Lowell Kalapa, president of the Tax Foundation of Hawaii, said Hawaii’s high taxes, costly regulations and mandates, and burdensome permitting process, has made it all the more difficult to survive in Hawaii’s business arena. It is even challenging just to open a business here, said Kalapa, whose weekly columns appear in Hawaii Reporter.

With Property Taxes, which are different in each of the state’s four counties, Hawaii ranked at number 10. Kalapa said unlike most states, Hawaii counties do not fund public education, welfare and healthcare. These programs are paid for through the state General Fund, which impacts taxpayers at the state level.

In addition to state taxes, the report said the nation’s economy is impacted by federal regulations, mandates and taxes that are slowing economic growth and ensuring the economy is “grossly under-performing.”
“Very real threats” to businesses – such major tax increases on personal income, capital gains, dividends, and assets at death plus new mandates and taxes in the Affordable Care Act (Obamacare) – which are being debated in the public arena, impact risk taking, economic growth and job creation, the report said.

New regulatory burdens on the private sector particularly in health care, energy, and the financial industry; federal leaders resistance to reduce trade barriers and enhance international opportunities; and the nation’s monetary policy that has expanded in an unprecedented rate since 2008 reducing the dollar value, increasing inflation and pushing prices higher, are also problematic.

The bottom 15 states in the report are 37) Nebraska, 38) North Carolina, 39) Illinois, 40) Oregon, 41) Rhode Island, 42) Connecticut, 43) Hawaii, 44) Vermont, 45) California, 46) Maine, 47) Iowa, 48) New York, 49) New Jersey, 50) Minnesota, and 51) District of Columbia.

The 15 Best State Tax Systems are: 1) South Dakota, 2) Texas, 3) Nevada, 4) Wyoming, 5) Washington, 6) Florida, 7) Alaska, 8)Alabama, 9) Ohio, 10) Colorado, 11) Mississippi, 12) Michigan, 13) South Carolina, 14) Tennessee, and 15) Missouri.

The 18 measures evaluated in the report include 1) state’s top personal income tax rate, 2) state’s top individual capital gains tax rate, 3) state’s top corporate income tax rate, 4) state’s top corporate capital gains tax rate, 5) any added income tax on S-Corporations, 6) whether or not the state imposes an alternative minimum tax on individuals, 7) whether or not the state imposes an alternative minimum tax on corporations, 8) whether or not the state’s personal income tax brackets are indexed for inflation, 9) property taxes, 10) consumption-based taxes (i.e., sales, gross receipts and excise taxes), 11) whether or not the state imposes a death tax, 12) unemployment taxes, 13) whether or not the state has a tax limitation mechanism, 14) whether or not the state imposes an Internet access tax, 15) “Amazon” taxes, 16) gas tax, 17) diesel tax, and 18) wireless taxes.

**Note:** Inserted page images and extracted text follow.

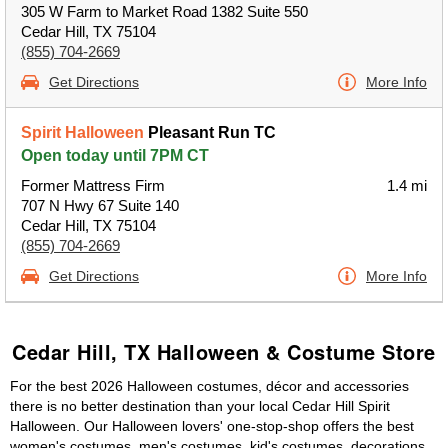
305 W Farm to Market Road 1382 Suite 550
Cedar Hill, TX 75104
(855) 704-2669
Get Directions
More Info
Spirit Halloween
Pleasant Run TC
Open today until 7PM CT
Former Mattress Firm
1.4 mi
707 N Hwy 67 Suite 140
Cedar Hill, TX 75104
(855) 704-2669
Get Directions
More Info
Cedar Hill, TX Halloween & Costume Store
For the best 2026 Halloween costumes, décor and accessories
there is no better destination than your local Cedar Hill Spirit
Halloween. Our Halloween lovers' one-stop-shop offers the best
women's costumes, men's costumes, kid's costumes, decorations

“In the end, though, all taxes matter, whether imposed at the federal, state or local level of government. They matter to consumers, entrepreneurs, investors and businesses. They matter in terms of a state’s competitiveness. And they matter when it comes to economic growth and job creation,” the report summarized the impact of its findings.

Hawaii House Speaker Calvin Say, D-Palolo, and Senate President Shan Tsutsui, D-Maui, declined to comment on this report.